In the East Hampton High School cafeteria on Monday, members of the school’s Key Club sorted some 1,000 toys collected for local children in need by the Kiwanis Club of East Hampton Toys for Tots program.
In the East Hampton High School cafeteria on Monday, members of the school’s Key Club sorted some 1,000 toys collected for local children in need by the Kiwanis Club of East Hampton Toys for Tots program.
Morgan McGivern
By
Carissa Katz

At the Whalebone apartment complex in East Hampton, January is always the “hardest month for collecting rents, because everybody tries to keep up with the Joneses and get presents for their kids,” said Gerry Mooney, manager of the affordable apartment complex. 

For many families all over the town, the extra expenses that come with the holidays can make it tough to make ends meet come the end of this month and beginning of the next. With its Toys for Tots program, now in its 30th year, the Kiwanis Club of East Hampton does its part to ease the stress on parents’ wallets and give children a brighter Christmas. 

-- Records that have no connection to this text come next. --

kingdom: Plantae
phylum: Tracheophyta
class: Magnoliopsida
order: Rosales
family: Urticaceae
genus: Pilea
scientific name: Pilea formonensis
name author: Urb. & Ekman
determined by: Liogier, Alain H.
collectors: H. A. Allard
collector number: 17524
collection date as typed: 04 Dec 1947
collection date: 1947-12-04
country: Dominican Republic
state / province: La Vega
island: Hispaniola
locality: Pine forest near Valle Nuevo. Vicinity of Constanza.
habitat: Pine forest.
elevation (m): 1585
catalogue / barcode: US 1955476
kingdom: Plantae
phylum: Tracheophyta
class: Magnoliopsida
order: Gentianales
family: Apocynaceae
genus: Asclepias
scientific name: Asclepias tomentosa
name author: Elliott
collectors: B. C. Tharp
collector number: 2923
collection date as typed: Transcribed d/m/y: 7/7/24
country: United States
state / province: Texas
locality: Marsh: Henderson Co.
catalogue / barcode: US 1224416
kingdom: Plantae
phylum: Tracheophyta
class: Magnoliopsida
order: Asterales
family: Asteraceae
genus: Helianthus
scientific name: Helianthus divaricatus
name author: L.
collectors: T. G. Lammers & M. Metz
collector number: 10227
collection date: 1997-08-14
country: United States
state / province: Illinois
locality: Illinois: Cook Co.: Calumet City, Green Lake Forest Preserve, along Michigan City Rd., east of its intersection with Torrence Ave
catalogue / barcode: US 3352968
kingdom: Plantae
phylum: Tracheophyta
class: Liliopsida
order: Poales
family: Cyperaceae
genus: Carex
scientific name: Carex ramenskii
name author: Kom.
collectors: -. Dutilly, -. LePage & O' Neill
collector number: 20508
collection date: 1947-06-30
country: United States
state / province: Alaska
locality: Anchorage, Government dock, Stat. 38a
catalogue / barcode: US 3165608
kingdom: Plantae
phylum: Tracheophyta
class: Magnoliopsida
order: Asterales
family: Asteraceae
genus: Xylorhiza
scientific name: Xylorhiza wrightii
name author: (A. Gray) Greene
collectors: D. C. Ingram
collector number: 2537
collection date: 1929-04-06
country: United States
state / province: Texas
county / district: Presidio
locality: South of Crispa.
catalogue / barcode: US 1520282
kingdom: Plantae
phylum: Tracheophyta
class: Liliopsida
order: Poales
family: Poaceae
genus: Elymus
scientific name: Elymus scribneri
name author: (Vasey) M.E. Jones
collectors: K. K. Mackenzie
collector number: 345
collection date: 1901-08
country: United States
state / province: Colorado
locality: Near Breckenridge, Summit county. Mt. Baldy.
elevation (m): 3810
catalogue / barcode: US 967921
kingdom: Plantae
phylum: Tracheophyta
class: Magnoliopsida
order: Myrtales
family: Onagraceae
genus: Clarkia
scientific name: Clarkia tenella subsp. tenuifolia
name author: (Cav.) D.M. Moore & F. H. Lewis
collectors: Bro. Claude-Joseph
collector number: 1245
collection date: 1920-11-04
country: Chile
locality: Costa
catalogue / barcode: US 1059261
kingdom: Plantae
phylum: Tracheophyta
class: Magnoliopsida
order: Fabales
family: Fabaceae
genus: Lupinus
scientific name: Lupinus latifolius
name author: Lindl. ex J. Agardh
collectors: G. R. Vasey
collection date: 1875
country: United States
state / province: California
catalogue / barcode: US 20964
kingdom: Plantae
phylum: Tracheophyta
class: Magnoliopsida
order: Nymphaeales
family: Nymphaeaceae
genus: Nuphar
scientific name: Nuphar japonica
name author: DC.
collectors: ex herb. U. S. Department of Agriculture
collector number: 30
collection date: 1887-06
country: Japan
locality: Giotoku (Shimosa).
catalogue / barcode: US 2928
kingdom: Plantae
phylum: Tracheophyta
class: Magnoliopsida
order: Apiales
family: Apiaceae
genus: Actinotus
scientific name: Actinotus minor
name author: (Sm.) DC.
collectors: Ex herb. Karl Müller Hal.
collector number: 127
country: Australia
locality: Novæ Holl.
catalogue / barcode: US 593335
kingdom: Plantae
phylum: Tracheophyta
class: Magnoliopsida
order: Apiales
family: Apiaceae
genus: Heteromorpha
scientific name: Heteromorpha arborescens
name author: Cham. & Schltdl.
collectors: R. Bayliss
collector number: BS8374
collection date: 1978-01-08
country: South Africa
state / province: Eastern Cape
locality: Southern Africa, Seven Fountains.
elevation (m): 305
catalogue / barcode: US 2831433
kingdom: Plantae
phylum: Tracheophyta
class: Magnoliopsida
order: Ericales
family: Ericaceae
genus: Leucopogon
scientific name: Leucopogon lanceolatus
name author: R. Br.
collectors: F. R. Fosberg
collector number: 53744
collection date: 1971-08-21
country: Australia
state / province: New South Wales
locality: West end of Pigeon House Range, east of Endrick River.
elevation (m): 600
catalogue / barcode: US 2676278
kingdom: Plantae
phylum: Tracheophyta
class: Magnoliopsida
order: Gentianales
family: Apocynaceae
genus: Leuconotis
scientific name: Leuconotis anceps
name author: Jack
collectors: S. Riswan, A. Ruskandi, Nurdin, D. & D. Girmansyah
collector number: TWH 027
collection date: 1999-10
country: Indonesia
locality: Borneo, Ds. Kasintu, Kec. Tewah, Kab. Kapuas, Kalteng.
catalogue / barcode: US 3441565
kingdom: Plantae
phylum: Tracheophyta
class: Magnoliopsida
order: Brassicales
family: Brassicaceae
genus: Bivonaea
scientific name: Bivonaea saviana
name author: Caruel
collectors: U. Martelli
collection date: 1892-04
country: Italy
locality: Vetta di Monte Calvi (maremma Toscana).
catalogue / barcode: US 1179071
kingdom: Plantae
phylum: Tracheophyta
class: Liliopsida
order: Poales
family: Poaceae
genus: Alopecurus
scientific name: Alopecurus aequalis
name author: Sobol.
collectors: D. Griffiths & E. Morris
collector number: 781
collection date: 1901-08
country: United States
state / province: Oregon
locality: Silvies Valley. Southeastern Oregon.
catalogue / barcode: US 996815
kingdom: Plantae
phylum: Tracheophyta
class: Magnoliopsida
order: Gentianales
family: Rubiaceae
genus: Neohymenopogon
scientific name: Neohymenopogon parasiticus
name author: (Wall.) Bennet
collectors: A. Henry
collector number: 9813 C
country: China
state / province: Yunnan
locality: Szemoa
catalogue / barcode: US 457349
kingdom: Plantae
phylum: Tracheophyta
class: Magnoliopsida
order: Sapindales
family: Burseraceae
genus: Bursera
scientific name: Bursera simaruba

“I have 27 single moms here, and it’s a lot on them,” Mr. Mooney said. “If you can save them 50 or 60 bucks, that’s a lot.” 

This year, the Kiwanis Club, with help from East Hampton High School’s Key Club and more than two dozen individuals, organizations, and businesses, collected over 1,000 new unwrapped toys to be distributed to children in need around East Hampton Town. 

Kiwanis worked with organizations like the East Hampton and Springs Food Pantries and the Lions Club, and managers of affordable apartment complexes like Whalebone and the Accabonac Apartments, to identify families with children 12 and under who could use a little extra help on Christmas. Toys were donated at a number of locations across town and taken to the high school, where they were sorted on Monday afternoon for delivery to a number of collection points. The goal is to provide four or five gifts for each child on a list compiled in advance. 

“It’s quite a job,” said Dru Raley of the Springs Food Pantry, who helps put together the list of Springs families who will benefit. The Springs Food Pantry has 80 families a week coming in for food, and about a third of them have children 12 and under. The East Hampton Food Pantry, she said, serves some 300 families a week. 

The rewards for those who lend a hand in this effort are many, but one of the biggest, said Raymond Tirado, a resident manager at the Accabonac Apartments, “is when you see a child with a big smile.” 

“It’s a lot of fun, and it’s great seeing all the different organizations that recognize it’s such a great project,” said Louis Profera, who has overseen the Toys for Tots program for Kiwanis for 18 years. 

On Monday he was at the high school with the organization’s president, Henry Uihlein, as Key Club members sorted toys, matched them with individual families, and bagged them for delivery. The kids, he said, managed to do in two hours after school what it might have taken days to do. Santa’s elves could not have done better.